The problem
Report every line from the following entries that contains the string "Example".
━━ Data records ━━
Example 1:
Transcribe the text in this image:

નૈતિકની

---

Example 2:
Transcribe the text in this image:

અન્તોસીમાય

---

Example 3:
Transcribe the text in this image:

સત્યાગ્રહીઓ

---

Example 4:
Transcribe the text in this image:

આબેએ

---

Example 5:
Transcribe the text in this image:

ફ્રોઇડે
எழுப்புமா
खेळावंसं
━━━
━━ Data records ━━
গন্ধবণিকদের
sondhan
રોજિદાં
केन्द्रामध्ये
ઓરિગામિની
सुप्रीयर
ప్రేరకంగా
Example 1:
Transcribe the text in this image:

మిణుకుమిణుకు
━━━
Solution to this task
Example 1:
Example 2:
Example 3:
Example 4:
Example 5:
Example 1:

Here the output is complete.